The pre-Taif period saw “bilateralism in rule” where the decrees needed the signature of the Maronite president and Sunni prime minister, knowing that the president had the authority to appoint and sack the premier.
In the post-Taif period, the government now controls rule and its decrees need the signature of the concerned minister, as well as that of the president. The signature of the finance minister is needed for any decree that incurs financial burdens.
Political researcher George Alam told Asharq Al-Awsat that talk of the marginalization of Shi’ites is valid at this point, referring to what Berri once said: “The Lebanese paid 150,000 lives in the civil war for the Taif so that the decision-making power of the state does not lie in the hands of one person, but in a cabinet that represents consensus in Lebanon.”

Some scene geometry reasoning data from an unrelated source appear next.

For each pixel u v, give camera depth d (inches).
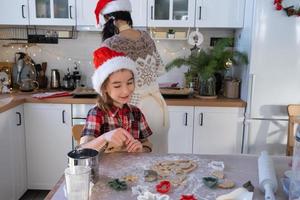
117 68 49.4
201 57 102.7
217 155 50.4
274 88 97.0
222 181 40.2
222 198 34.8
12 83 117.0
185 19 105.0
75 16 105.7
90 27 106.7
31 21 106.0
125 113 54.3
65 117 101.3
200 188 38.3
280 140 100.0
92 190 37.3
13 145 94.5
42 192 107.0
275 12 93.0
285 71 96.1
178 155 50.1
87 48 119.7
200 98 104.2
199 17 104.3
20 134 99.0
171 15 104.7
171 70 119.6
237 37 112.0
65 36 116.3
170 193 36.8
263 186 37.5
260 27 94.1
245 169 44.6
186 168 43.8
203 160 47.8
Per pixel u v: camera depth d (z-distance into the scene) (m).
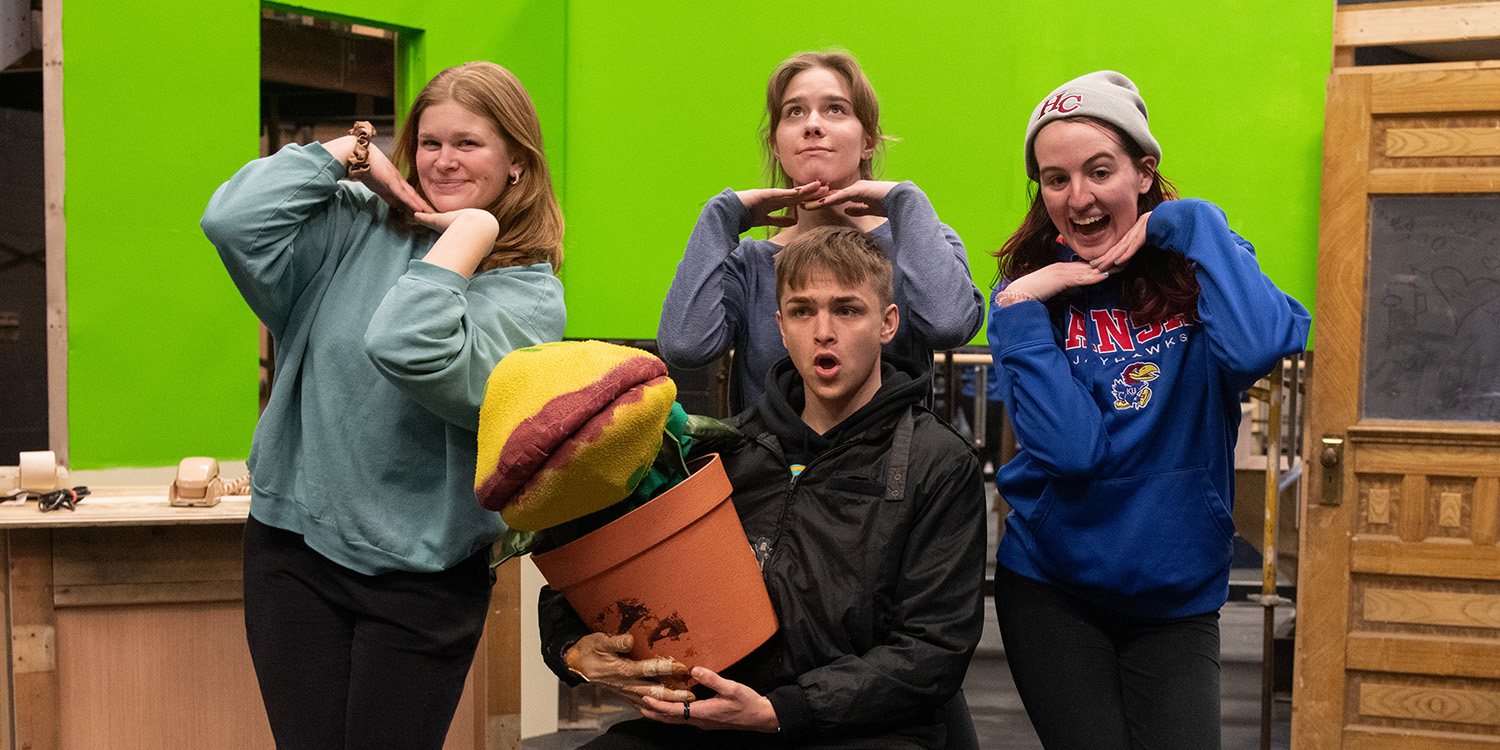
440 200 1.40
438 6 2.82
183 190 2.51
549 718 3.09
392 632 1.31
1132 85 1.57
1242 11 2.69
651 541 1.17
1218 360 1.42
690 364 1.71
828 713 1.23
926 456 1.36
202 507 1.87
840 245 1.38
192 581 1.89
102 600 1.84
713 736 1.33
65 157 2.37
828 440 1.40
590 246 3.02
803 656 1.29
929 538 1.34
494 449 1.09
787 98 1.74
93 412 2.42
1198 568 1.46
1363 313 2.54
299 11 2.67
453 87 1.38
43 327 4.90
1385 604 2.54
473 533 1.33
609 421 1.07
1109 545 1.45
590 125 3.00
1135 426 1.46
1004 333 1.50
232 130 2.57
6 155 4.77
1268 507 2.74
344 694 1.32
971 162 2.85
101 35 2.39
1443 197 2.49
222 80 2.55
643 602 1.19
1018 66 2.82
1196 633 1.48
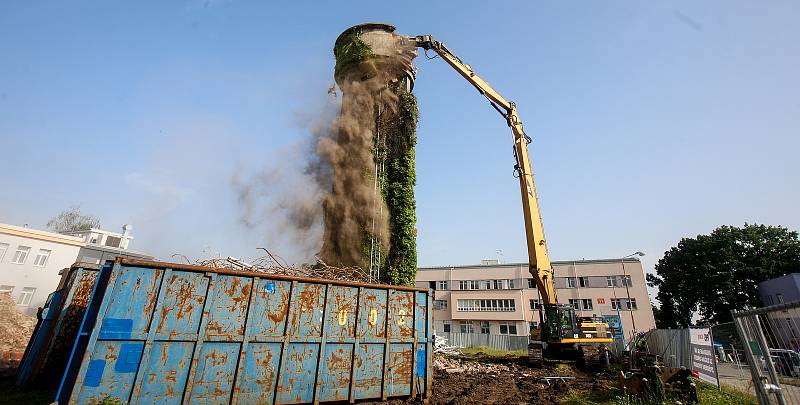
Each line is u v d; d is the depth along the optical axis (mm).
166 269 7258
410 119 21453
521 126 21359
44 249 33312
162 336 6910
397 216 19797
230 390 7207
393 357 9023
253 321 7648
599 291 47719
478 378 14266
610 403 9672
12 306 15383
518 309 49469
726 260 44500
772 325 5824
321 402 8008
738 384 12766
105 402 6332
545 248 19375
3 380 10102
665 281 50344
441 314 52969
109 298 6777
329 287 8547
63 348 9609
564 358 18688
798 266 41844
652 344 20141
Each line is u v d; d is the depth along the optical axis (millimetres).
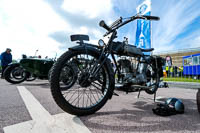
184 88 4340
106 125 1173
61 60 1418
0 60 6996
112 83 1735
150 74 2590
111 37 1874
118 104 1999
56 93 1315
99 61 1727
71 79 3020
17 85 4312
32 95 2529
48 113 1464
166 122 1269
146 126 1167
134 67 2320
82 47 1605
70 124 1177
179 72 11555
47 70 4531
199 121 1308
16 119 1269
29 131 1026
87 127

Given that Lebanon will witness parliamentary elections in May, Alam said that the problem will be resolved if Aoun and Berri met and reached an agreement that would see the latter remain as speaker in the post-elections phase. Observers however remain skeptical that the dispute could be resolved in this way.
Alam added that the Aoun-Hariri understanding did arouse concerns among Shi’ites and led Berri to question his fate as speaker of parliament if elections are held. He has been holding that position since 1992.
Given the current political scene however, there appear to be no alternatives to the speaker at this point, he noted. The post-elections phase may have other options in store, “especially since Lebanon is not an isolated island from regional changes,” he remarked.
The changes in the regions may bring about new equations, similar to the ones that led to the Aoun-Hariri agreement, he said without elaborating.
Alam did not rule out the possibility that the Aoun-Berri dispute could affect government work, while also highlighting “Hezbollah’s” neutral stance on the problem involving its ally, describing it as “negative.”
Differences between Aoun and Berri had emerged from as far back as 2005 when the former returned to Lebanon. Soon after his return, Aoun signed an understanding with “Hezbollah”, Berri’s most prominent ally, to form a Shi’ite-Maronite balance. This did not help in adding warmth to ties between the two leaders. The speaker at one point described his rival as “the ally of my ally.”
Tensions between them exacerbated during the 2009 parliamentary elections when Aoun’s FPM fielded candidates in the southern Christian-majority Jezzine region against Berri’s candidate. In the end, the speaker’s candidate was defeated in a battle that Aoun dubbed “restoring Jezzine’s voice.”
Even though the two sides were part of five governments since 2008, differences between them came to the forefront and soured when Aoun refused the extension of parliament’s term in 2013 and again in 2017. He even went so far as to describe the parliament as “illegal”. Tensions boiled even further when Berri nominated MP Suleiman Franjieh, instead of Aoun, for president.